■ PASSAGE SHOWN ■
[Start of Attachment]

| name | system-design-doc |
| description | Write a grounded design/implementation doc for existing code, author a forward-looking design doc before code exists, or apply the embedded principles/checklist to review any design doc. Use whenever the user wants to understand, document, or reverse-engineer how a system, feature, or subsystem is architected (e.g. "how does X work in this repo", "document the Y subsystem", "reverse-engineer Z", "explain the design of W"), or wants to plan and write a new design doc before implementation (e.g. "write a design doc for X", "draft a design for this feature", "I need a design doc to coordinate this work"), or wants design-doc writing principles and a review checklist. Triggers on requests to analyze/document a system's internals, plan a new system's design, or review a design doc for completeness. Output follows a house format: prose + ASCII/Unicode/mermaid flowcharts, a key-file index, behavioral contracts, and a BDD scenario table, validated against checklist.md. |
System Design Doc
Produce a single self-contained design/implementation document for a software system — either by reading existing source and capturing how it actually works, or by planning a new system before any code exists. The same house format, diagram discipline, and behavioral-contract rigor apply to both. The skill also doubles as a principles guide and review checklist for any design doc.
A good design doc saves development time: when documenting existing code it lets a reader learn the design without re-reading source; when planning new code it forces hard decisions to surface before they solidify into the wrong implementation. Either way the reader wants the why and the what must be true, the data flow as a picture, and a map of where things live.
Two Modes
Pick the mode from the user's intent. If unclear, ask.
| Mode A — Document existing system | Mode B — Author new design |
|---|
| Trigger | "how does X work", "document/reverse-engineer Y" | "write a design doc for X", "plan this feature" |
| Source of truth | the actual code you read | the problem, constraints, and decisions you reason through |
| Core risk | hallucinating how you assume it works | over-specifying (writing the implementation in the design phase) |
| Deliverable | grounded doc, every claim traceable to path:symbol | forward design doc, decisions weighted by cost-of-getting-wrong |
Both modes finish by validating the draft against checklist.md before writing the file.
When to Use
- Mode A when the user wants to understand/capture the design of a feature inside a project (locally cloned repo, open-source or internal). If they have not named a feature, ask which subsystem to study — produce a focused doc about one mechanism, not the whole project.

[End of Attachment]

Pick up the design-doc guide right after its last line and keep writing it. The items that come next have nothing to do with the design-doc guide.

■ INFORMATION SHOWN ■
[Start of Attachment]

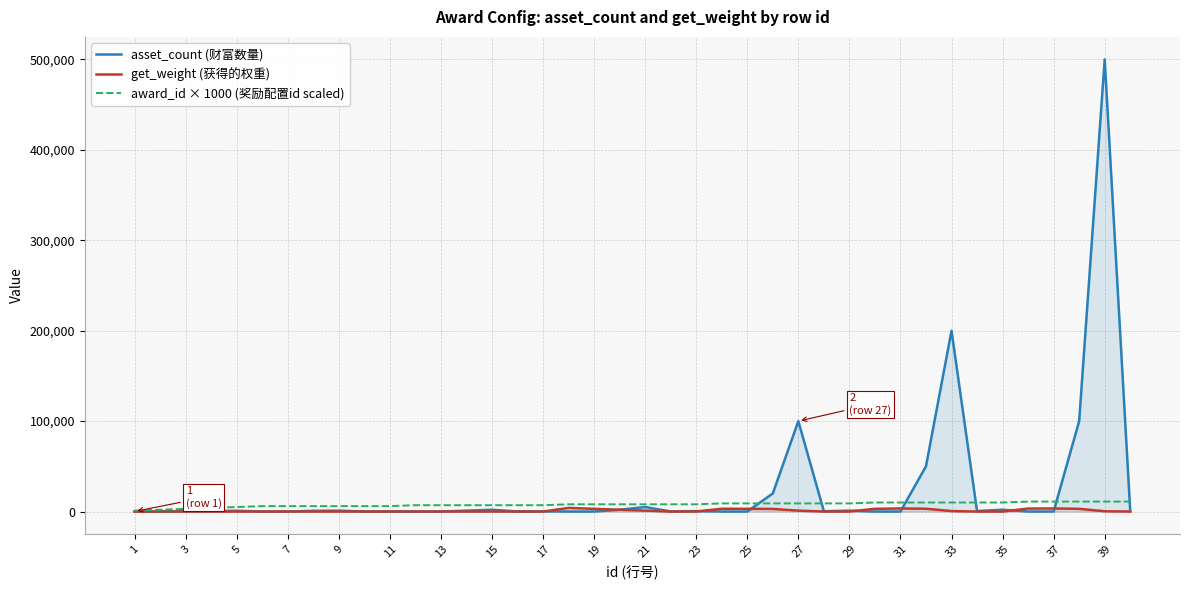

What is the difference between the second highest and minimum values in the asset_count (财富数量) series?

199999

[End of Attachment]
[Start of Attachment]

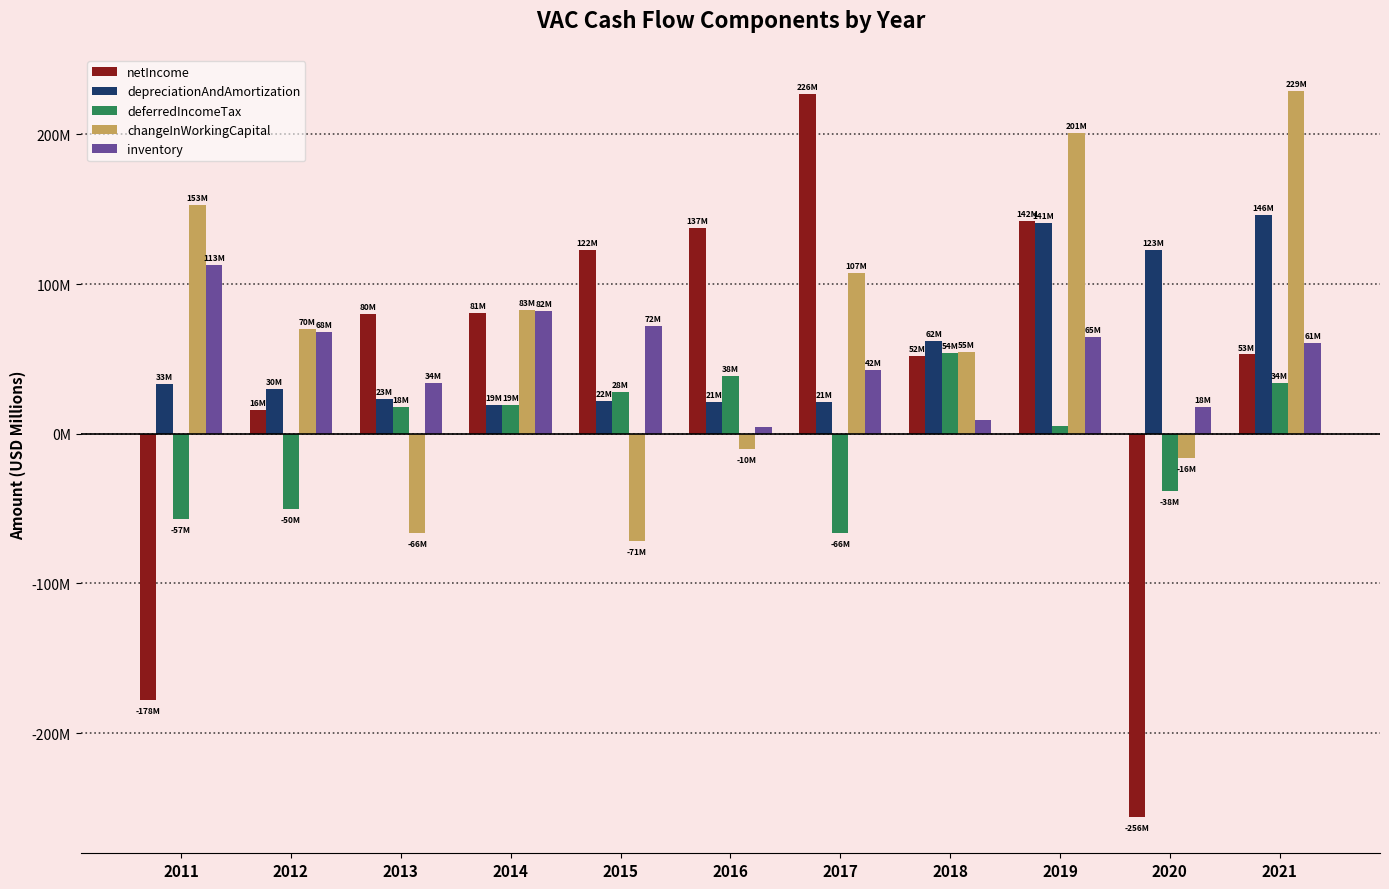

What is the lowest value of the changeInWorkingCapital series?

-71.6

[End of Attachment]
[Start of Attachment]

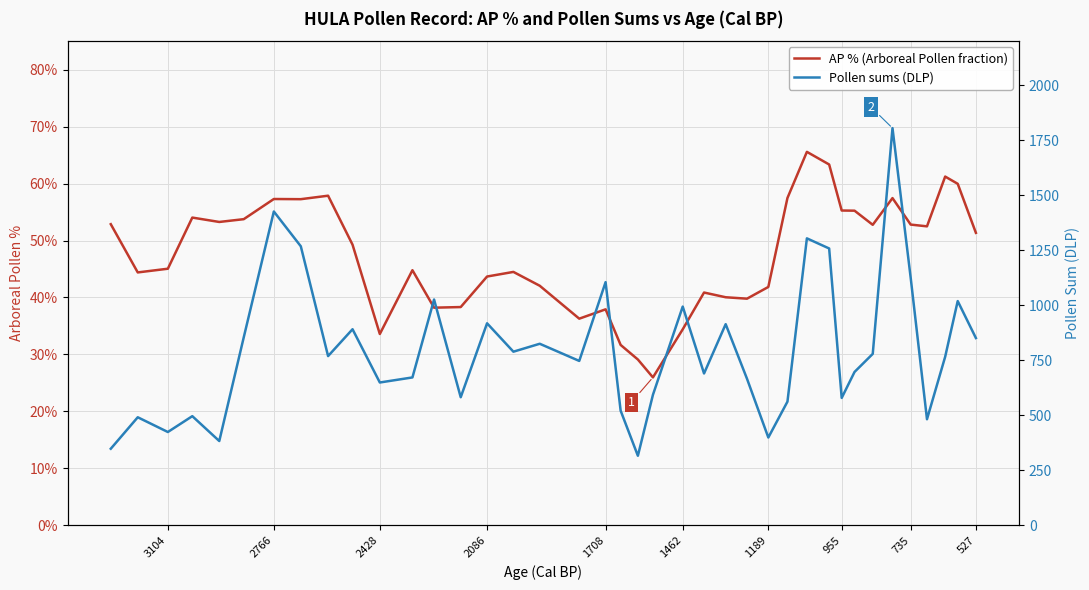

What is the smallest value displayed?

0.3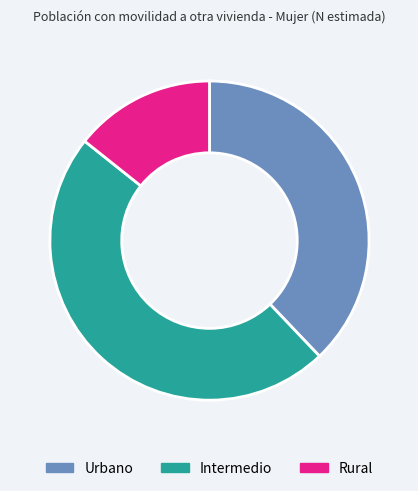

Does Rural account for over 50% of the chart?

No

[End of Attachment]

■ EXERCISE RESULT ■
- Mode B when the user wants to plan a system before building it. Investing in a design doc pays off when: multiple people coordinate the work, the project runs for years, goals are ambiguous, or there are catastrophic risks (security, legal) preventable at design time. For a trivial, easily-reversible decision, a design doc may not be worth writing at all — say so.
- As a guide when the user wants principles or a checklist to write/review a design doc themselves. Point them at the Principles section and
checklist.md.
Output Location
Write the doc to ./analysis/<name>.md relative to the current working directory unless the user specifies another path. Create the analysis/ directory if it does not exist. Use a short kebab-case <name> derived from the feature/system (e.g. event-loop, auth-token-refresh, recency-bank).
Mode A Workflow — Document existing system
The order matters: ground yourself in evidence before writing prose. Writing first invites hallucination — you will fill gaps with how you assume the framework works rather than how this project works.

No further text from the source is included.